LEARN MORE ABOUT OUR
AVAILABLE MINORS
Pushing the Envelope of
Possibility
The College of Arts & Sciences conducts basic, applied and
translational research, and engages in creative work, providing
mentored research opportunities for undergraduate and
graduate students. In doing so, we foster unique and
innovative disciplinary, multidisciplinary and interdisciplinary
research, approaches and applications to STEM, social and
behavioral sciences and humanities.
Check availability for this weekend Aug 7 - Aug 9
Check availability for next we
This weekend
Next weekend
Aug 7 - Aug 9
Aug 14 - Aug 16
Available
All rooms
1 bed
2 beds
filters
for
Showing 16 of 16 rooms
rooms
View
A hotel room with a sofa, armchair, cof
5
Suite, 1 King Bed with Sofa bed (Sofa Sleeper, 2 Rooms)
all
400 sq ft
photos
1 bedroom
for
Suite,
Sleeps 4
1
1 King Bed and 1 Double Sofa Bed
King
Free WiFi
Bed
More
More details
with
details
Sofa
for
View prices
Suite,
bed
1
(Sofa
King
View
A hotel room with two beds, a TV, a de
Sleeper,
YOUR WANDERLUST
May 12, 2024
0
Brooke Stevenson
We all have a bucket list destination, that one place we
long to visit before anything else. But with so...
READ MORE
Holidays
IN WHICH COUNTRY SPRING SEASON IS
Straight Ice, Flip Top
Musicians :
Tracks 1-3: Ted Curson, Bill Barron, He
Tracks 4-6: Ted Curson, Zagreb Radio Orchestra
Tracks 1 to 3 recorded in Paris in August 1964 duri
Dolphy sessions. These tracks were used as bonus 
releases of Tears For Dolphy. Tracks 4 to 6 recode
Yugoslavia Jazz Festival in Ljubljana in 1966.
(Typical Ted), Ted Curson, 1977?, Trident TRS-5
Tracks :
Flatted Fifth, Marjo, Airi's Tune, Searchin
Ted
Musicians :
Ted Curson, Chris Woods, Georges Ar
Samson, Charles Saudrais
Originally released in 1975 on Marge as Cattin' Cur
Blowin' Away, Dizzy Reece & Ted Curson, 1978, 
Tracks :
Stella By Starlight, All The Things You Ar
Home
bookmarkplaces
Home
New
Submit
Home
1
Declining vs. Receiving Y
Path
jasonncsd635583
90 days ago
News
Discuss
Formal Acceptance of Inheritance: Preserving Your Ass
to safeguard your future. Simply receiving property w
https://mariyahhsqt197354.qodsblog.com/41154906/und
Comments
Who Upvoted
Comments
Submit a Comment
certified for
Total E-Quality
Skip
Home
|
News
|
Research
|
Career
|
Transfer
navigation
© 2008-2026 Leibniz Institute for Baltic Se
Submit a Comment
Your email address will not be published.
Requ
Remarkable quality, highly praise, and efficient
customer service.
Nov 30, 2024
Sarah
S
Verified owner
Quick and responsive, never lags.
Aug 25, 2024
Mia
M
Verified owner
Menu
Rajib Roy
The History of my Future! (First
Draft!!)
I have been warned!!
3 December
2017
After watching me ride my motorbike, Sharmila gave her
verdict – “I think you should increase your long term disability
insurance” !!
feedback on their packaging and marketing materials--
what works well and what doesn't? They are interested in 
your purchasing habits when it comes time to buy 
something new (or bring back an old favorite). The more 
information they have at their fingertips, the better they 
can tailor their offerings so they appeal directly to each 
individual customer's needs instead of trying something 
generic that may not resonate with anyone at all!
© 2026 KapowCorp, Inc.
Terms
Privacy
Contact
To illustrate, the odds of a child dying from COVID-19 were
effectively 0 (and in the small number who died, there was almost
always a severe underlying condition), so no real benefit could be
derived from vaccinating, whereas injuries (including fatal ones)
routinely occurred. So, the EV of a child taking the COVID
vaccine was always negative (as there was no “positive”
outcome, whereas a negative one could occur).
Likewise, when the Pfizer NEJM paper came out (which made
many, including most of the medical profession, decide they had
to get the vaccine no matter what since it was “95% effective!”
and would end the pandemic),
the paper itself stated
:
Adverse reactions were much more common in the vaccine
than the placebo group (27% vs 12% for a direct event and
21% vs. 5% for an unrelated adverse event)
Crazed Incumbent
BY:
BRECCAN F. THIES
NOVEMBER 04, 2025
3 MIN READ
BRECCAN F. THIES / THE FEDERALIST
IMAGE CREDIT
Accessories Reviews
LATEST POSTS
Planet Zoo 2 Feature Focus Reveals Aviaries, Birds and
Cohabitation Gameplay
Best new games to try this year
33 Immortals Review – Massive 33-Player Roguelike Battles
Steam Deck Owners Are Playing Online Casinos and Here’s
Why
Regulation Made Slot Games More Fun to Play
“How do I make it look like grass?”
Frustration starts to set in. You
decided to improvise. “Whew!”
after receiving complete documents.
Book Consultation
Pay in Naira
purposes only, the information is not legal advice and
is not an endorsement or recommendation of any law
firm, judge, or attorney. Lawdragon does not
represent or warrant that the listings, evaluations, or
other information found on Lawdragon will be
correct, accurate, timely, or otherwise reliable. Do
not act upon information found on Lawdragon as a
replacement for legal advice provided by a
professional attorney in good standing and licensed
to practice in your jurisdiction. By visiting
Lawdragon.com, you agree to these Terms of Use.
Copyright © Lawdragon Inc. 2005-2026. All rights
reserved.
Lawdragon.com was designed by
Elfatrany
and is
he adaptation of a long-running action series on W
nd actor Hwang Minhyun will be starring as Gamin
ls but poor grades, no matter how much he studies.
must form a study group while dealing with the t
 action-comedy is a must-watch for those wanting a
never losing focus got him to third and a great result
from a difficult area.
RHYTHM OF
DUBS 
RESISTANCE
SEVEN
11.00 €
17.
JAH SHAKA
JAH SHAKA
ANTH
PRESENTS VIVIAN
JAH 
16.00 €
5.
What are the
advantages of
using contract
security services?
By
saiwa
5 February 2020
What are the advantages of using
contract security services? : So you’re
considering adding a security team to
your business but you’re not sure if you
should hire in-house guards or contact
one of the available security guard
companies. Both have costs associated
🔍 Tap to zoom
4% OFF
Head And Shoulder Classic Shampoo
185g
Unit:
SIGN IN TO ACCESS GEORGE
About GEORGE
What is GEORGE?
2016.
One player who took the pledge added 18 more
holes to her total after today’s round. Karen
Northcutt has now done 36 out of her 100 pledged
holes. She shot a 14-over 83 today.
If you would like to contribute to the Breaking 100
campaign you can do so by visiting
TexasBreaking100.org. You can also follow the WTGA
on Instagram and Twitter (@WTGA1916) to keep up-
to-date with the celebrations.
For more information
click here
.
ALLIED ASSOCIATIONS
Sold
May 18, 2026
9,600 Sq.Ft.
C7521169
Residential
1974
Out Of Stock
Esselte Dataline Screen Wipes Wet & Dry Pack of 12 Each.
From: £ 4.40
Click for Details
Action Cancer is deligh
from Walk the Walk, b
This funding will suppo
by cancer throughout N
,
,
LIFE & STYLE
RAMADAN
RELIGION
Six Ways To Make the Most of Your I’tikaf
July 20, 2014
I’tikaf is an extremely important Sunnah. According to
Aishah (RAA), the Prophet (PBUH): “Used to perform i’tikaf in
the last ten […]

HOW TO COMPLETE THIS TASK =
Write the material out once more, exactly.

RESPONSE TO THE TASK =
LEARN MORE ABOUT OUR
AVAILABLE MINORS
Pushing the Envelope of
Possibility
The College of Arts & Sciences conducts basic, applied and
translational research, and engages in creative work, providing
mentored research opportunities for undergraduate and
graduate students. In doing so, we foster unique and
innovative disciplinary, multidisciplinary and interdisciplinary
research, approaches and applications to STEM, social and
behavioral sciences and humanities.
Check availability for this weekend Aug 7 - Aug 9
Check availability for next we
This weekend
Next weekend
Aug 7 - Aug 9
Aug 14 - Aug 16
Available
All rooms
1 bed
2 beds
filters
for
Showing 16 of 16 rooms
rooms
View
A hotel room with a sofa, armchair, cof
5
Suite, 1 King Bed with Sofa bed (Sofa Sleeper, 2 Rooms)
all
400 sq ft
photos
1 bedroom
for
Suite,
Sleeps 4
1
1 King Bed and 1 Double Sofa Bed
King
Free WiFi
Bed
More
More details
with
details
Sofa
for
View prices
Suite,
bed
1
(Sofa
King
View
A hotel room with two beds, a TV, a de
Sleeper,
YOUR WANDERLUST
May 12, 2024
0
Brooke Stevenson
We all have a bucket list destination, that one place we
long to visit before anything else. But with so...
READ MORE
Holidays
IN WHICH COUNTRY SPRING SEASON IS
Straight Ice, Flip Top
Musicians :
Tracks 1-3: Ted Curson, Bill Barron, He
Tracks 4-6: Ted Curson, Zagreb Radio Orchestra
Tracks 1 to 3 recorded in Paris in August 1964 duri
Dolphy sessions. These tracks were used as bonus 
releases of Tears For Dolphy. Tracks 4 to 6 recode
Yugoslavia Jazz Festival in Ljubljana in 1966.
(Typical Ted), Ted Curson, 1977?, Trident TRS-5
Tracks :
Flatted Fifth, Marjo, Airi's Tune, Searchin
Ted
Musicians :
Ted Curson, Chris Woods, Georges Ar
Samson, Charles Saudrais
Originally released in 1975 on Marge as Cattin' Cur
Blowin' Away, Dizzy Reece & Ted Curson, 1978, 
Tracks :
Stella By Starlight, All The Things You Ar
Home
bookmarkplaces
Home
New
Submit
Home
1
Declining vs. Receiving Y
Path
jasonncsd635583
90 days ago
News
Discuss
Formal Acceptance of Inheritance: Preserving Your Ass
to safeguard your future. Simply receiving property w
https://mariyahhsqt197354.qodsblog.com/41154906/und
Comments
Who Upvoted
Comments
Submit a Comment
certified for
Total E-Quality
Skip
Home
|
News
|
Research
|
Career
|
Transfer
navigation
© 2008-2026 Leibniz Institute for Baltic Se
Submit a Comment
Your email address will not be published.
Requ
Remarkable quality, highly praise, and efficient
customer service.
Nov 30, 2024
Sarah
S
Verified owner
Quick and responsive, never lags.
Aug 25, 2024
Mia
M
Verified owner
Menu
Rajib Roy
The History of my Future! (First
Draft!!)
I have been warned!!
3 December
2017
After watching me ride my motorbike, Sharmila gave her
verdict – “I think you should increase your long term disability
insurance” !!
feedback on their packaging and marketing materials--
what works well and what doesn't? They are interested in 
your purchasing habits when it comes time to buy 
something new (or bring back an old favorite). The more 
information they have at their fingertips, the better they 
can tailor their offerings so they appeal directly to each 
individual customer's needs instead of trying something 
generic that may not resonate with anyone at all!
© 2026 KapowCorp, Inc.
Terms
Privacy
Contact
To illustrate, the odds of a child dying from COVID-19 were
effectively 0 (and in the small number who died, there was almost
always a severe underlying condition), so no real benefit could be
derived from vaccinating, whereas injuries (including fatal ones)
routinely occurred. So, the EV of a child taking the COVID
vaccine was always negative (as there was no “positive”
outcome, whereas a negative one could occur).
Likewise, when the Pfizer NEJM paper came out (which made
many, including most of the medical profession, decide they had
to get the vaccine no matter what since it was “95% effective!”
and would end the pandemic),
the paper itself stated
:
Adverse reactions were much more common in the vaccine
than the placebo group (27% vs 12% for a direct event and
21% vs. 5% for an unrelated adverse event)
Crazed Incumbent
BY:
BRECCAN F. THIES
NOVEMBER 04, 2025
3 MIN READ
BRECCAN F. THIES / THE FEDERALIST
IMAGE CREDIT
Accessories Reviews
LATEST POSTS
Planet Zoo 2 Feature Focus Reveals Aviaries, Birds and
Cohabitation Gameplay
Best new games to try this year
33 Immortals Review – Massive 33-Player Roguelike Battles
Steam Deck Owners Are Playing Online Casinos and Here’s
Why
Regulation Made Slot Games More Fun to Play
“How do I make it look like grass?”
Frustration starts to set in. You
decided to improvise. “Whew!”
after receiving complete documents.
Book Consultation
Pay in Naira
purposes only, the information is not legal advice and
is not an endorsement or recommendation of any law
firm, judge, or attorney. Lawdragon does not
represent or warrant that the listings, evaluations, or
other information found on Lawdragon will be
correct, accurate, timely, or otherwise reliable. Do
not act upon information found on Lawdragon as a
replacement for legal advice provided by a
professional attorney in good standing and licensed
to practice in your jurisdiction. By visiting
Lawdragon.com, you agree to these Terms of Use.
Copyright © Lawdragon Inc. 2005-2026. All rights
reserved.
Lawdragon.com was designed by
Elfatrany
and is
he adaptation of a long-running action series on W
nd actor Hwang Minhyun will be starring as Gamin
ls but poor grades, no matter how much he studies.
must form a study group while dealing with the t
 action-comedy is a must-watch for those wanting a
never losing focus got him to third and a great result
from a difficult area.
RHYTHM OF
DUBS 
RESISTANCE
SEVEN
11.00 €
17.
JAH SHAKA
JAH SHAKA
ANTH
PRESENTS VIVIAN
JAH 
16.00 €
5.
What are the
advantages of
using contract
security services?
By
saiwa
5 February 2020
What are the advantages of using
contract security services? : So you’re
considering adding a security team to
your business but you’re not sure if you
should hire in-house guards or contact
one of the available security guard
companies. Both have costs associated
🔍 Tap to zoom
4% OFF
Head And Shoulder Classic Shampoo
185g
Unit:
SIGN IN TO ACCESS GEORGE
About GEORGE
What is GEORGE?
2016.
One player who took the pledge added 18 more
holes to her total after today’s round. Karen
Northcutt has now done 36 out of her 100 pledged
holes. She shot a 14-over 83 today.
If you would like to contribute to the Breaking 100
campaign you can do so by visiting
TexasBreaking100.org. You can also follow the WTGA
on Instagram and Twitter (@WTGA1916) to keep up-
to-date with the celebrations.
For more information
click here
.
ALLIED ASSOCIATIONS
Sold
May 18, 2026
9,600 Sq.Ft.
C7521169
Residential
1974
Out Of Stock
Esselte Dataline Screen Wipes Wet & Dry Pack of 12 Each.
From: £ 4.40
Click for Details
Action Cancer is deligh
from Walk the Walk, b
This funding will suppo
by cancer throughout N
,
,
LIFE & STYLE
RAMADAN
RELIGION
Six Ways To Make the Most of Your I’tikaf
July 20, 2014
I’tikaf is an extremely important Sunnah. According to
Aishah (RAA), the Prophet (PBUH): “Used to perform i’tikaf in
the last ten […]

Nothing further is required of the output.